> **DIRECTIONS FOR THIS TASK**
For the entries that follow, restate word for word the line containing "left front paw: (435, 332)", the line containing "left knee: (252, 165)", and every line that lies between them.

[Bounding box coordinate data]

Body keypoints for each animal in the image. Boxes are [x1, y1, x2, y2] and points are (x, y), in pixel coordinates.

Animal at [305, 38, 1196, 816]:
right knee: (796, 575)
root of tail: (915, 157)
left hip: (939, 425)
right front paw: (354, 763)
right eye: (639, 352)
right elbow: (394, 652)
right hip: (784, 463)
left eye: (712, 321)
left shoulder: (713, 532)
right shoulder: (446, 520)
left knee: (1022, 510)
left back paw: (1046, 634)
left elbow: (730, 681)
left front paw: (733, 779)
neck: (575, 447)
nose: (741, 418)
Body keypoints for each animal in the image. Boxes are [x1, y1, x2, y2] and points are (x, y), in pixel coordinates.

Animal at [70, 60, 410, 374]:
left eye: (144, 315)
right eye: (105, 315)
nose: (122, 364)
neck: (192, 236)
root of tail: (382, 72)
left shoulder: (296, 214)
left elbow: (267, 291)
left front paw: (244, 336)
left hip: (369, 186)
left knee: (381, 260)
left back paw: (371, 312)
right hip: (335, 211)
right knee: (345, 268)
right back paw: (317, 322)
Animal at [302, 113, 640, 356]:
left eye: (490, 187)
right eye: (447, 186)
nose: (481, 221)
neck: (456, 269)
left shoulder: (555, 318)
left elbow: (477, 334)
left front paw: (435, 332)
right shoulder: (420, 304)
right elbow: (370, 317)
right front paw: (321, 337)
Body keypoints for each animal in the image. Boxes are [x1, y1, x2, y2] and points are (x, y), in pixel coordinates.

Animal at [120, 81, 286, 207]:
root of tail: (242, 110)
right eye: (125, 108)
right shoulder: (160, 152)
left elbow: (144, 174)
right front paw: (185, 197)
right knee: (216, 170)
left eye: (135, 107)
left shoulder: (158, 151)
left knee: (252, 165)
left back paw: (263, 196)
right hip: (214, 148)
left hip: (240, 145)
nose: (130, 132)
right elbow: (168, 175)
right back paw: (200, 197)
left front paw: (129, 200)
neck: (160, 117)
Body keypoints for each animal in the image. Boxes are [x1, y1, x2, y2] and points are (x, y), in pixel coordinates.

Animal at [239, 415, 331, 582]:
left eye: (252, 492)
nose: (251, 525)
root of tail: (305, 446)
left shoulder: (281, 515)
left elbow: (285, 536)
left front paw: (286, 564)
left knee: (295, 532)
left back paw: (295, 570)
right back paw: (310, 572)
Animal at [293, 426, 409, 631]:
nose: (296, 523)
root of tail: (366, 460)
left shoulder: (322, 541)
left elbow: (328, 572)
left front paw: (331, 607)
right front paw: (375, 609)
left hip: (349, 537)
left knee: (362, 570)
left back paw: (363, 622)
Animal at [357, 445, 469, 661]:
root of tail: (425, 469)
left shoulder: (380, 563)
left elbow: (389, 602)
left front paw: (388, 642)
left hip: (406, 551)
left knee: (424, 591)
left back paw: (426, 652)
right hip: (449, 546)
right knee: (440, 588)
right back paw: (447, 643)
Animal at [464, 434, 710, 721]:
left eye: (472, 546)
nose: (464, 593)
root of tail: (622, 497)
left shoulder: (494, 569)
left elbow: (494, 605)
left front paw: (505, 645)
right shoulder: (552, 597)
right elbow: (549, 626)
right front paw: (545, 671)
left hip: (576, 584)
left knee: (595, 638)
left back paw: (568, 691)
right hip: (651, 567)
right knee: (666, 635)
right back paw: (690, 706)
...
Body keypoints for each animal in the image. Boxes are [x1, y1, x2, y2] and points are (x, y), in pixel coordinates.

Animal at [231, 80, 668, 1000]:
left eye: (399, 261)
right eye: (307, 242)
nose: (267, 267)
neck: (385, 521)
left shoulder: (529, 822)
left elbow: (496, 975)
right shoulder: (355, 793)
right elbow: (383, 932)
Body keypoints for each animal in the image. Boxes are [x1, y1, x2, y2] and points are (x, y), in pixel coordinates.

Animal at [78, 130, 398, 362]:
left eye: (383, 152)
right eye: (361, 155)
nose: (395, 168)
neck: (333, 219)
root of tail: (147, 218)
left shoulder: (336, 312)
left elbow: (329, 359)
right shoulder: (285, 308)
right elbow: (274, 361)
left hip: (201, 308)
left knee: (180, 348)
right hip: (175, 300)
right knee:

> **SOLUTION FOR THIS PROBLEM**
left front paw: (435, 332)
right shoulder: (420, 304)
right elbow: (370, 317)
right front paw: (321, 337)
Body keypoints for each animal in the image. Boxes are [x1, y1, x2, y2] and points are (x, y), in pixel coordinates.

Animal at [120, 81, 286, 207]:
root of tail: (242, 110)
right eye: (125, 108)
right shoulder: (160, 152)
left elbow: (144, 174)
right front paw: (185, 197)
right knee: (216, 170)
left eye: (135, 107)
left shoulder: (158, 151)
left knee: (252, 165)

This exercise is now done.